# Induction hobs and pan noise



## glastoun (Dec 29, 2014)

Some great stuff in these forums so hope you don't mind me asking a question.

We switched to an induction hob a few months ago, and performance is great, but we're struggling to find pans that don't click loudly or buzz at higher power settings.

We have a Le Creuset casserole which is fine, a little ticking and low hum but very unobtrusive. But we have tried about half a dozen induction-compatible pans (in the UK, so Ikea, Tefal, Anolon, WMF and Sainsburys own-brand) and each behaves the same way - at low or medium heat the clicking is about the same volume as the old spark ignitions on a gas hob, every 3 or 4 seconds, and the buzzing at high power worried our guests, thinking the hob was about to short out. It's a Whirlpool hob (£330 or around $500 so low-to-mid range).

Does this sound like a faulty hob, or is it just a case of finding the right pan/hob combination?

Thanks,

T


----------



## phatch (Mar 29, 2002)

Disk bottomed pans are more prone to noise in my induction experience when compared to clad pans. 

Also if you've used the pans a lot for years, some slight warping can develop. This can make your pan rock against the cooktop, even very slightly. With the cycling of the magnetic field, it can make the pan vibrate against the cooktop.
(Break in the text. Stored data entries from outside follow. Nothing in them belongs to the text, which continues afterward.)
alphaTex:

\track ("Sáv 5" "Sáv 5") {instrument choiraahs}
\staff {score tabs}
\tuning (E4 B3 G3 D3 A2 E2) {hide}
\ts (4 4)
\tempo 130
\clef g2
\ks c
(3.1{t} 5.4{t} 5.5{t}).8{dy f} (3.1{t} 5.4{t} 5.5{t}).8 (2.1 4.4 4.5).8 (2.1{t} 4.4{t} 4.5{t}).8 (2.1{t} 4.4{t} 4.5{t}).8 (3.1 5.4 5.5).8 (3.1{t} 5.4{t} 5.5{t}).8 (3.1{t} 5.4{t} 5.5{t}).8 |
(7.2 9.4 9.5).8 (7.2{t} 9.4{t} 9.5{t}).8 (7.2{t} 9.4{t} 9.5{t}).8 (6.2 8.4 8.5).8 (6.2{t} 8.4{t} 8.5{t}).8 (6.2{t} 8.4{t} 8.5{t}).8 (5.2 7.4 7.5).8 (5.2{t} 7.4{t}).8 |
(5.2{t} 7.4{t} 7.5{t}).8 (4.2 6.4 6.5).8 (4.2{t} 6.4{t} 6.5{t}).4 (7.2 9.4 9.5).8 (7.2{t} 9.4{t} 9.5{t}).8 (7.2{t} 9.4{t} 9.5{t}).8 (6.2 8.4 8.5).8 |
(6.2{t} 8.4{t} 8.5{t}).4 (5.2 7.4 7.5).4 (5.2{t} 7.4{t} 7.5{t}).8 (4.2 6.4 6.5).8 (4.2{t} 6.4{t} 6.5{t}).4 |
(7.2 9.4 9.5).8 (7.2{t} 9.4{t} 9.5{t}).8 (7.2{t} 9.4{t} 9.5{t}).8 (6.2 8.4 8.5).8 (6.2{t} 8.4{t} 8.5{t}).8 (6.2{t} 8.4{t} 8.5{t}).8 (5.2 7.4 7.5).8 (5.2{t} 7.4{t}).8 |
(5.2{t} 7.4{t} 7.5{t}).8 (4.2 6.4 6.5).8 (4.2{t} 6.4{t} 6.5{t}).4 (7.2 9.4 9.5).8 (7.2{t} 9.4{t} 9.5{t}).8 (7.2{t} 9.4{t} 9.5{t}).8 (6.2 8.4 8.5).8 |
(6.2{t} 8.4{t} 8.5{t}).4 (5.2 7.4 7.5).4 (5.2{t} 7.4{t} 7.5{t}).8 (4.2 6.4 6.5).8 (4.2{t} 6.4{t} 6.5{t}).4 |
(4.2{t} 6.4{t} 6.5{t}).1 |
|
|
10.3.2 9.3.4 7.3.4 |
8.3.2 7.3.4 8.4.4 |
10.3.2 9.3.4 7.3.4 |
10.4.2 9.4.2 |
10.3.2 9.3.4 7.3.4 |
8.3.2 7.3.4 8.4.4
It's possible its the cooktop, but it's most likely disk bottom pans/slight warps.


----------



## glastoun (Dec 29, 2014)

That makes a lot of sense, thanks - the pans that we can currently use without too much noise are a Le Creuset enamelled casserole dish, a cast iron frying pan with a smooth metal surface all around the outside, and a few saucepans that I have no idea what they're made from but they also have a smoothed metal exterior; to be honest if we could buy some more of these with a non-stick coating we would snap them up, but they were bought in France 20 years ago and have no manufacturers markings on them and haven't seen anything similar in the UK!

Thanks for the help,


----------